O Tribunal de Justiça de Minas Gerais (TJMG) criou, em 2001, o Programa Novos Rumos, referência nacional por suas ações em favor da humanização da pena, da inclusão e da justiça social. O programa é coordenado pelos Desembargadores Jarbas Ladeira e José Antônio Braga, e é o ponto de partida para a implantação de uma unidade Apac. “A Apac é uma alternativa mais humana para o tratamento penitenciário. Os próprios apenados são corresponsáveis pela sua recuperação e têm assistência espiritual, médica, psicológica e jurídica prestada pela comunidade. O método baseia-se em uma disciplina rígida, caracterizada por respeito, ordem, trabalho e envolvimento da família do sentenciado”, explicou o Desembargador Jarbas Ladeira.

Ele salientou ainda que as Apacs são uma boa política pública por pelo menos cinco motivos: ausência de motins ou rebeliões, reincidência dos apenados inferior a 15%, inexistência de assassinatos, baixo custo das construções e baixo custo de manutenção. Formada por uma entidade civil, o modelo Apaqueano dedica-se à recuperação e reinserção social dos condenados a penas privativas de liberdade, através de uma metodologia de valorização humana. Para o secretário Geraldo Reis, da pasta da Justiça Social, “esta é uma oportunidade para impulsionar a criação de uma unidade piloto na Bahia, a partir dessas experiências bem sucedidas”.

Parceira do Programa Novos Rumos, A AVSI Brasil há cinco anos presta apoio às Apacs na gestão administrativa, formação profissional com plano de negócios para vendas e aprovação de convênios junto a União Europeia para criação de novas unidades da Apac. Integrante da comitiva baiana, a Gerente Geral da Avsi Brasil, Lareyne Almeida, informou a aprovação pela União Européia de convênios para criação de Apacs em seis Unidades da Federação. A perspectiva do grupo é que a Bahia se insira entre estes estados.

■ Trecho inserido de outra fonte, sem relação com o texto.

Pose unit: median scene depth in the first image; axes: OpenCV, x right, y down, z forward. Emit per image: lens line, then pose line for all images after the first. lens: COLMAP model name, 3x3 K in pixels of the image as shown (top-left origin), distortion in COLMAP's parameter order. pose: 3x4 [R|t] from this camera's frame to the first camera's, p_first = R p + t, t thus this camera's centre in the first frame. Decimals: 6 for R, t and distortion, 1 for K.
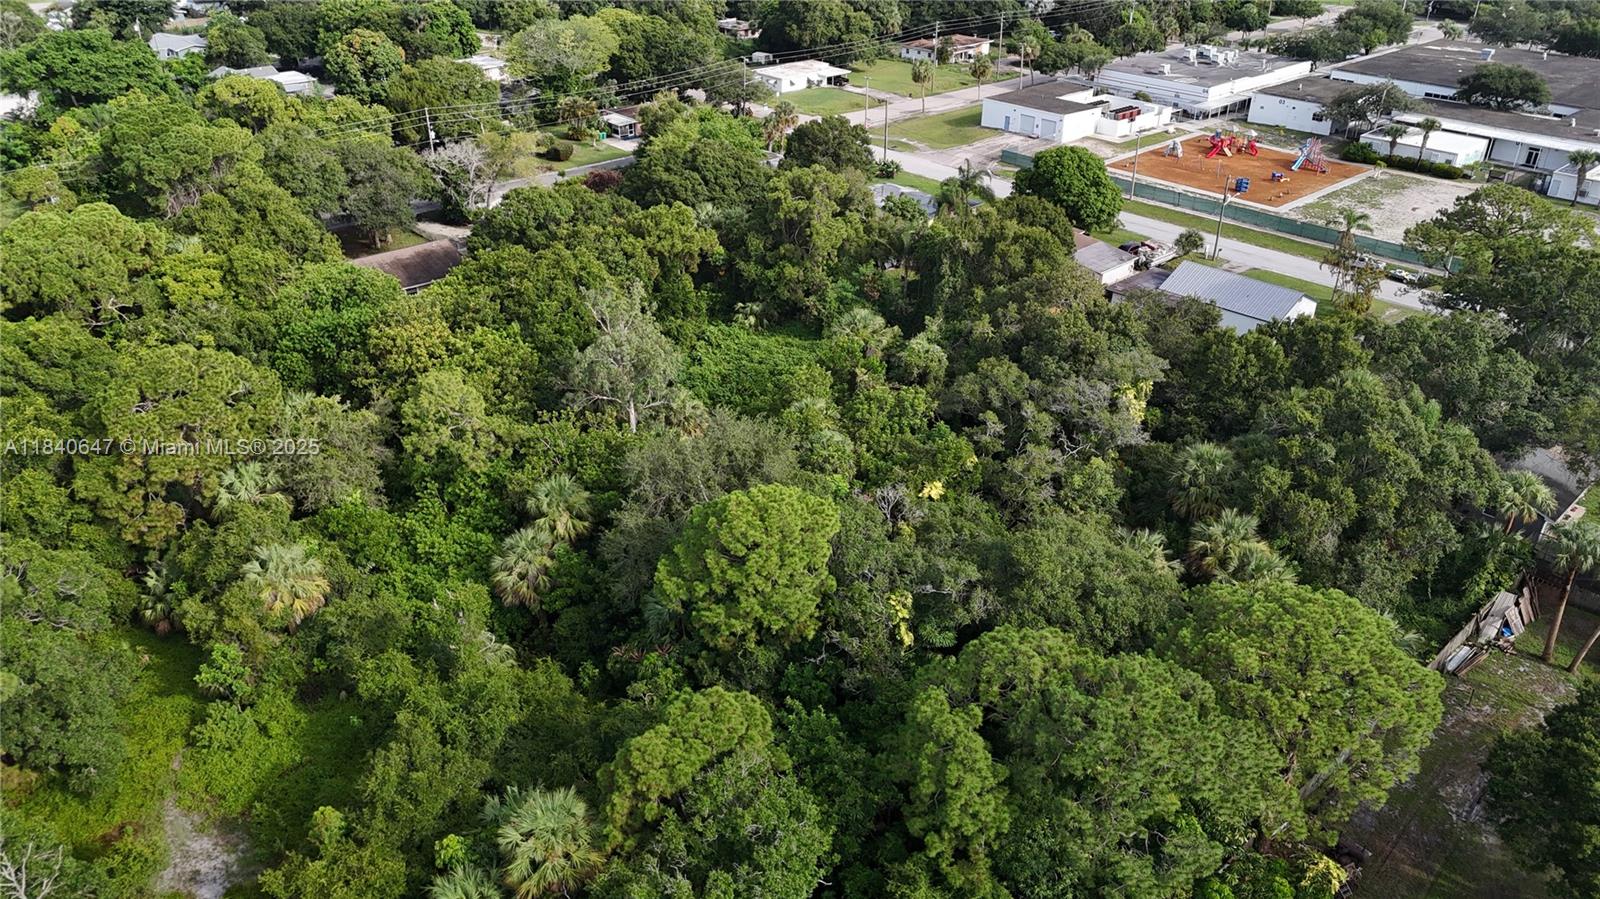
lens RADIAL K [[1174.2, 0, 800.0], [0, 1174.2, 449.5], [0, 0, 1]] dist [0.075958, -0.073451]
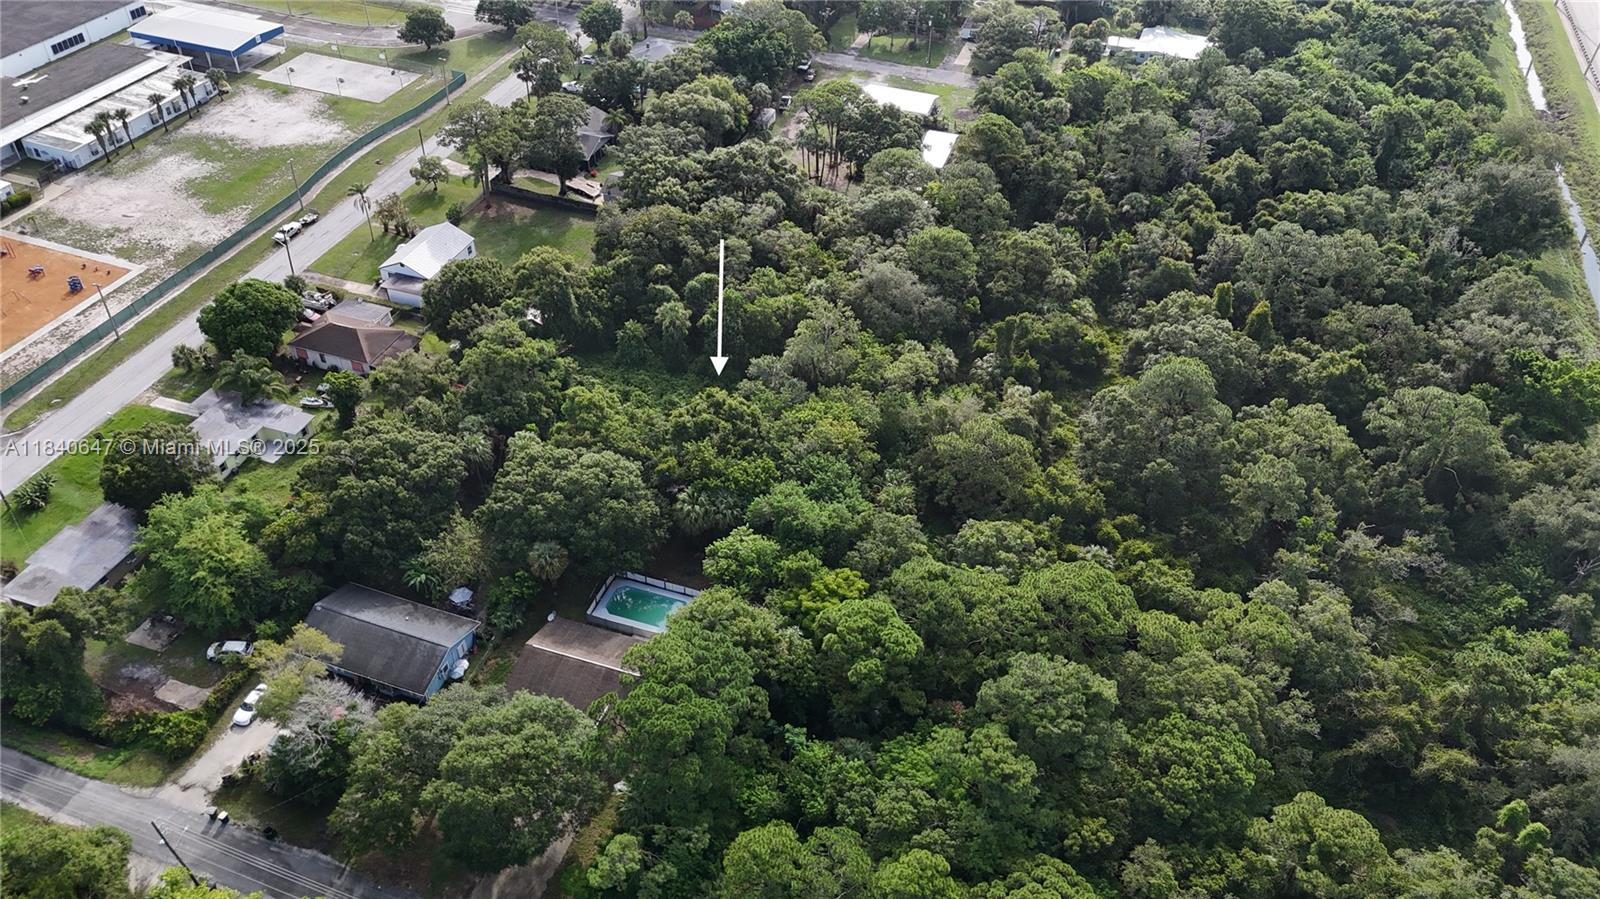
lens RADIAL K [[1174.2, 0, 800.0], [0, 1174.2, 449.5], [0, 0, 1]] dist [0.075958, -0.073451]
pose [[-0.458337, -0.588556, 0.665980, -1.492527], [0.402193, 0.530861, 0.745941, -1.396231], [-0.792570, 0.609745, -0.006600, 1.187059]]
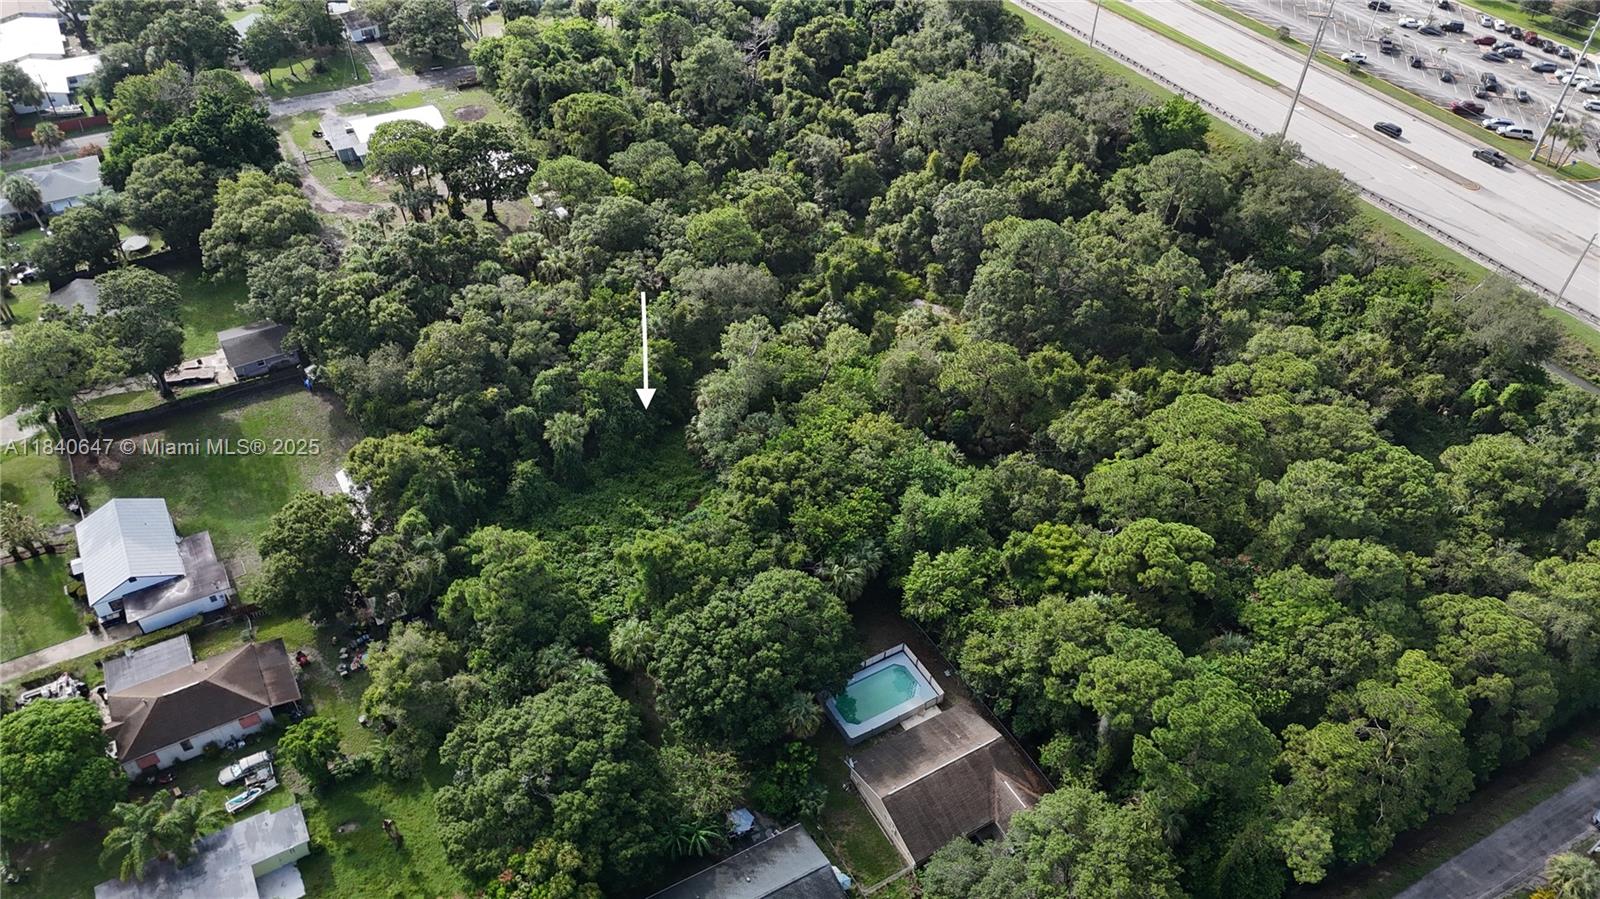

Assembleia Legislativa de Minas é parceira da Apac

A comitiva baiana também se reuniu com o Deputado Estadual e vice-presidente da Comissão de Direitos Humanos da Assembleia Legislativa de Minas Gerais, Durval Ângelo Andrade, autor do livro "Apac, a Face Humana da Prisão". Para o deputado, não existe Apac sem a participação da comunidade: "você não faz Apac sem o trabalho voluntário, sem gente abnegada, o modelo só funciona com o envolvimento da sociedade", afirmou. O deputado explicou ainda que a parceria entre a Assembleia Legislativa e as Apacs mineiras data de mais de 20 anos, e a Lei de Execução Penal do Estado permitiu a efetivação de convênios com entidades sem fins lucrativos,essencial ao modelo Apaqueano, e, posteriormente, ser transformado em programa.